Former Christian Coalition head Ralph Reed, for example, watched his dreams of a political career in Georgia go up in flames when he was implicated in allegations last year involving his close friend, lobbyist Jack Abramoff–a scandal that also brought down former House Minority Leader Tom DeLay.
And, of course, the hypocrisy of the Republicans and their Christian Right backers was exposed by revelations before the 2006 election about Rep. Mark Foley’s behavior toward congressional pages, and the party leadership’s cover-up to limit political damage.
But these various scandals all stem from a more important source–the fact that the values the Christian Right professes to uphold are out of step with the vast majority of Americans.
In reality, the so-called “moral majority” was never very “moral,” nor was it anything approaching a real majority.
On any number of issues–gay rights, public education, even abortion–the position of Christian conservatives remains at odds with a majority of people in the U.S.–and increasingly with politicians worried about holding onto office.
As New York Times columnist Frank Rich commented on Falwell’s death: “Though Mr.
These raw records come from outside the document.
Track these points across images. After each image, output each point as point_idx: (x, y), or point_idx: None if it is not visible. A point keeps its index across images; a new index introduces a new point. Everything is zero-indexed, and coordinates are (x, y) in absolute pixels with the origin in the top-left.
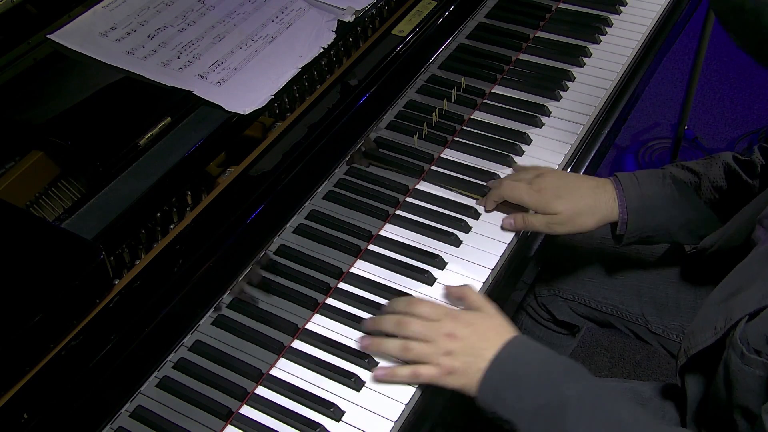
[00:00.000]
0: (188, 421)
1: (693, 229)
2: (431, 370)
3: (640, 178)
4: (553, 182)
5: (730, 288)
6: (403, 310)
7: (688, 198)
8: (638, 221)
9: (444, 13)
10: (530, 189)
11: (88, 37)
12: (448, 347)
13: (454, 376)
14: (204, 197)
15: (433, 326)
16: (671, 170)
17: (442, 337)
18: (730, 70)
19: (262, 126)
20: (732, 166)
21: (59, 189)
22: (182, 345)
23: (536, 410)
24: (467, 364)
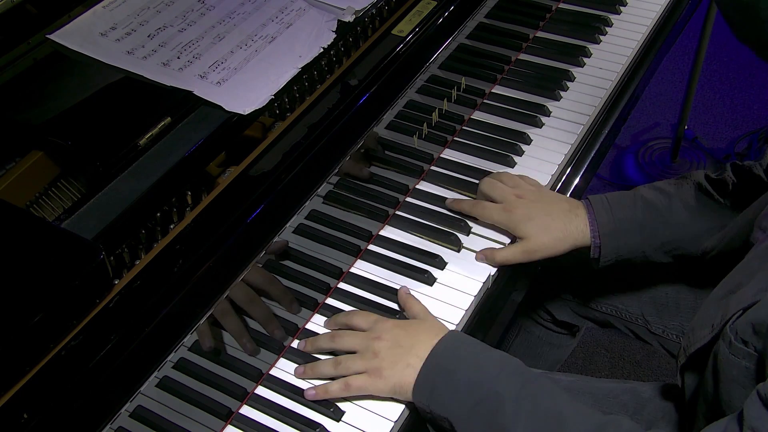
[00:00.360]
0: (188, 421)
1: (668, 250)
2: (360, 380)
3: (611, 201)
4: (525, 204)
5: (729, 286)
6: (340, 321)
7: (659, 220)
8: (611, 245)
9: (444, 13)
10: (501, 210)
11: (88, 37)
12: (375, 348)
13: (383, 378)
14: (204, 197)
15: (364, 333)
16: (642, 192)
17: (371, 340)
18: (730, 70)
19: (262, 126)
20: (703, 185)
21: (59, 189)
22: (182, 345)
23: (472, 407)
24: (394, 362)
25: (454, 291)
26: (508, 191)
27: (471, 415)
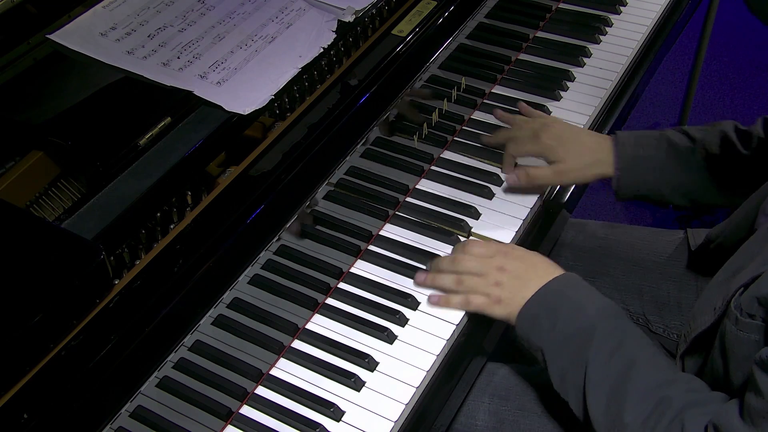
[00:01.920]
0: (188, 421)
1: (685, 192)
2: (481, 300)
3: (637, 138)
4: (556, 132)
5: (730, 271)
6: (459, 250)
7: (679, 162)
8: (629, 179)
9: (444, 13)
10: (533, 139)
11: (88, 37)
12: (498, 278)
13: (500, 305)
14: (204, 197)
15: (486, 261)
16: (669, 133)
17: (493, 270)
18: (730, 70)
19: (262, 126)
20: (729, 134)
21: (59, 189)
22: (182, 345)
23: (565, 339)
24: (513, 294)
25: None
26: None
27: (562, 347)
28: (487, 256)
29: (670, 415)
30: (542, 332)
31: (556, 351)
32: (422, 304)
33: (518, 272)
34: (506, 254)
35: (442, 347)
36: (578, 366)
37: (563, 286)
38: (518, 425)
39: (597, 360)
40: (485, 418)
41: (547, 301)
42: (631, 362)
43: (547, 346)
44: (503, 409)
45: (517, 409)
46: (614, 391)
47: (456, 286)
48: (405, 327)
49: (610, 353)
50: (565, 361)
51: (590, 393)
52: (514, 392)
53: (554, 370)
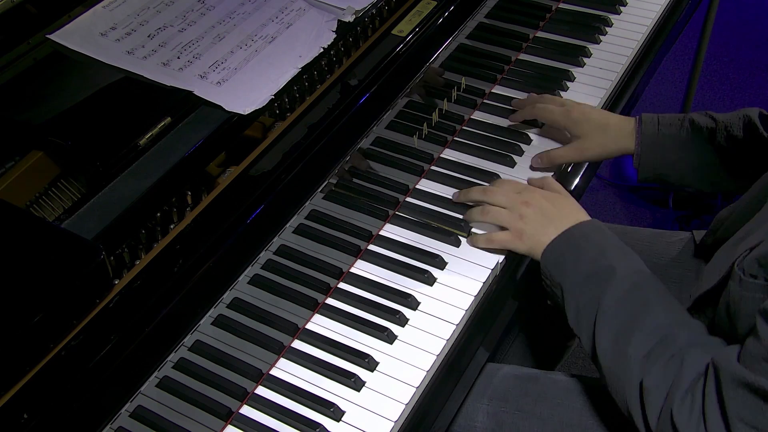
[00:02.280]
0: (188, 421)
1: (705, 174)
2: (503, 234)
3: (661, 119)
4: (585, 109)
5: (739, 236)
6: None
7: (701, 142)
8: (650, 157)
9: (444, 13)
10: (563, 112)
11: (88, 37)
12: (522, 212)
13: (522, 240)
14: (204, 197)
15: (513, 195)
16: (692, 115)
17: (519, 204)
18: (730, 70)
19: (262, 126)
20: (752, 118)
21: (59, 189)
22: (182, 345)
23: (586, 278)
24: (536, 229)
25: (454, 291)
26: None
27: (582, 284)
28: (515, 191)
29: (672, 350)
30: (565, 269)
31: (576, 288)
32: (422, 304)
33: (543, 209)
34: (533, 191)
35: (442, 347)
36: (594, 303)
37: (591, 231)
38: (517, 427)
39: (612, 298)
40: (484, 419)
41: (573, 241)
42: (644, 302)
43: (568, 282)
44: (502, 410)
45: (516, 410)
46: (623, 327)
47: (482, 215)
48: (405, 327)
49: (626, 293)
50: (583, 298)
51: (600, 327)
52: (513, 394)
53: (571, 306)
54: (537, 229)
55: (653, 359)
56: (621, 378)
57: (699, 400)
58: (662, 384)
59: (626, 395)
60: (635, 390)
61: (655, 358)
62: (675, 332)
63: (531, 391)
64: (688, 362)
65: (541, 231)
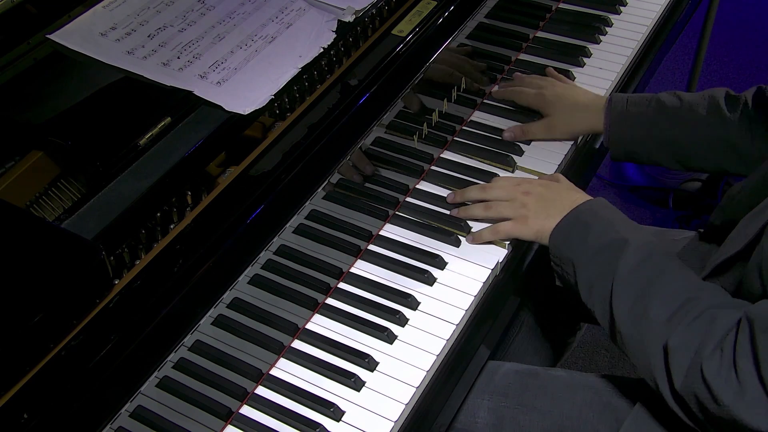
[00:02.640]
0: (188, 421)
1: (673, 152)
2: (508, 224)
3: (630, 99)
4: (558, 90)
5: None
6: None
7: (666, 119)
8: (619, 134)
9: (444, 13)
10: (536, 94)
11: (88, 37)
12: (524, 201)
13: (527, 225)
14: (204, 197)
15: (513, 188)
16: (660, 95)
17: (520, 194)
18: (730, 70)
19: (262, 126)
20: (716, 98)
21: (59, 189)
22: (182, 345)
23: (597, 251)
24: (539, 214)
25: (455, 291)
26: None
27: (593, 257)
28: (513, 184)
29: (696, 312)
30: (574, 244)
31: (587, 262)
32: (422, 304)
33: (543, 195)
34: (531, 182)
35: (442, 347)
36: (607, 275)
37: (598, 207)
38: (517, 422)
39: (626, 266)
40: (485, 415)
41: (580, 219)
42: (661, 269)
43: (578, 257)
44: (502, 406)
45: (516, 405)
46: (642, 293)
47: (485, 211)
48: (405, 327)
49: (641, 261)
50: (595, 272)
51: (617, 295)
52: (514, 389)
53: (583, 281)
54: (540, 213)
55: (677, 320)
56: (642, 342)
57: (729, 351)
58: (690, 343)
59: (649, 359)
60: (659, 352)
61: (680, 319)
62: (697, 295)
63: (531, 386)
64: (718, 319)
65: (544, 214)
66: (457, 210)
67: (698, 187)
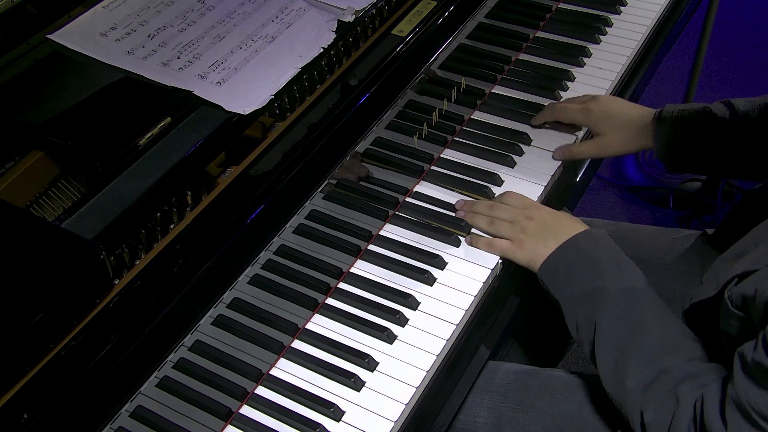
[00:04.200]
0: (188, 421)
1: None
2: (505, 244)
3: (681, 111)
4: (605, 104)
5: (737, 250)
6: (496, 199)
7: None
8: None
9: (444, 13)
10: (582, 109)
11: (88, 37)
12: (525, 226)
13: (522, 250)
14: (204, 197)
15: (518, 211)
16: (712, 106)
17: (523, 218)
18: (730, 70)
19: (262, 126)
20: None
21: (59, 189)
22: (182, 345)
23: (578, 298)
24: (536, 241)
25: (454, 291)
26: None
27: (576, 304)
28: (521, 207)
29: (669, 385)
30: (559, 287)
31: (571, 307)
32: (422, 304)
33: (545, 222)
34: (539, 207)
35: (442, 347)
36: (590, 324)
37: (583, 244)
38: (517, 421)
39: (606, 320)
40: (485, 415)
41: (567, 256)
42: (638, 324)
43: (563, 300)
44: (502, 405)
45: (516, 405)
46: (620, 354)
47: (487, 227)
48: (405, 327)
49: (619, 314)
50: (579, 317)
51: (599, 351)
52: (513, 388)
53: (570, 323)
54: (538, 240)
55: (652, 393)
56: (623, 405)
57: None
58: (663, 421)
59: (631, 418)
60: (637, 419)
61: (654, 392)
62: (670, 365)
63: (531, 385)
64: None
65: (542, 243)
66: (463, 213)
67: (698, 187)
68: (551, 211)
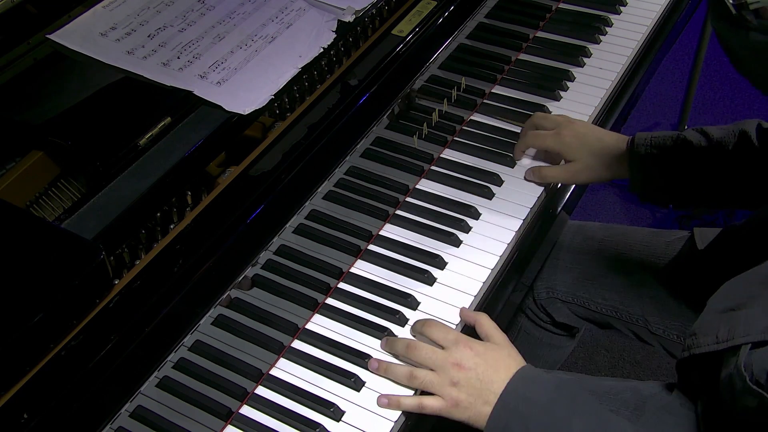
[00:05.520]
0: (188, 421)
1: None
2: (437, 402)
3: (654, 139)
4: (578, 130)
5: (730, 300)
6: (418, 330)
7: (694, 162)
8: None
9: (444, 13)
10: (554, 135)
11: (88, 37)
12: (455, 377)
13: (459, 408)
14: (204, 197)
15: (442, 354)
16: (686, 133)
17: (450, 366)
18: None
19: (262, 126)
20: (748, 132)
21: (59, 189)
22: (182, 345)
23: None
24: (473, 397)
25: (455, 291)
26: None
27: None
28: (445, 346)
29: None
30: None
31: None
32: (422, 304)
33: (477, 371)
34: (465, 347)
35: None
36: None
37: (524, 389)
38: None
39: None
40: None
41: (513, 408)
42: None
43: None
44: None
45: None
46: None
47: (409, 381)
48: (405, 327)
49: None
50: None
51: None
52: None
53: None
54: (475, 396)
55: None
56: None
57: None
58: None
59: None
60: None
61: None
62: None
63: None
64: None
65: (480, 399)
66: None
67: None
68: (478, 349)
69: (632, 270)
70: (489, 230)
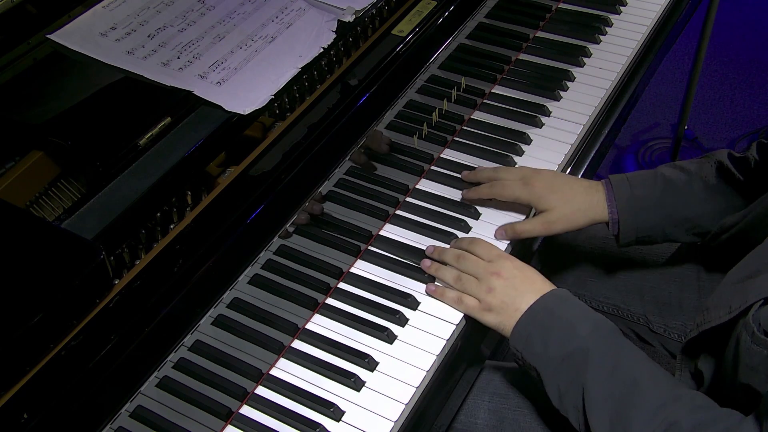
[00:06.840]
0: (188, 421)
1: (688, 228)
2: (473, 303)
3: (631, 179)
4: (547, 178)
5: (747, 270)
6: (464, 247)
7: (678, 198)
8: (630, 221)
9: (444, 13)
10: (523, 185)
11: (88, 37)
12: (492, 284)
13: (491, 313)
14: (204, 197)
15: (485, 265)
16: (663, 170)
17: (490, 274)
18: (730, 70)
19: (262, 126)
20: (724, 163)
21: (59, 189)
22: (182, 345)
23: (560, 361)
24: (505, 304)
25: None
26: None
27: (558, 368)
28: (488, 259)
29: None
30: (535, 353)
31: (552, 372)
32: (422, 304)
33: (513, 281)
34: (505, 260)
35: (442, 347)
36: (576, 387)
37: (553, 304)
38: (518, 423)
39: (596, 381)
40: (485, 416)
41: (539, 320)
42: (632, 381)
43: (542, 367)
44: (503, 407)
45: (517, 407)
46: (618, 412)
47: (454, 282)
48: (405, 327)
49: (609, 374)
50: (562, 382)
51: (592, 414)
52: (514, 390)
53: (551, 390)
54: (507, 303)
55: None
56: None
57: None
58: None
59: None
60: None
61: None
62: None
63: (531, 387)
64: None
65: (512, 307)
66: (430, 263)
67: None
68: (519, 265)
69: (634, 269)
70: (489, 230)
Falwell had long been an embarrassment and laughingstock to many, including a new generation of Christian leaders…the timing of his death could not have had grander symbolic import. It happened at the precise moment that the Falwell-Robertson brand of religious politics is being given its walking papers by a large chunk of the political party the Christian right once helped to grow.”
As Rich concluded, “What a difference a midterm election has made. The Karl Rove theory that Republicans cannot survive without pandering to religious-right pooh-bahs is yet another piece of Bush dogma lying in ruins…The agents of intolerance are well on their way to being forgotten, even in those cases when they, unlike Jerry Falwell, are not yet gone.”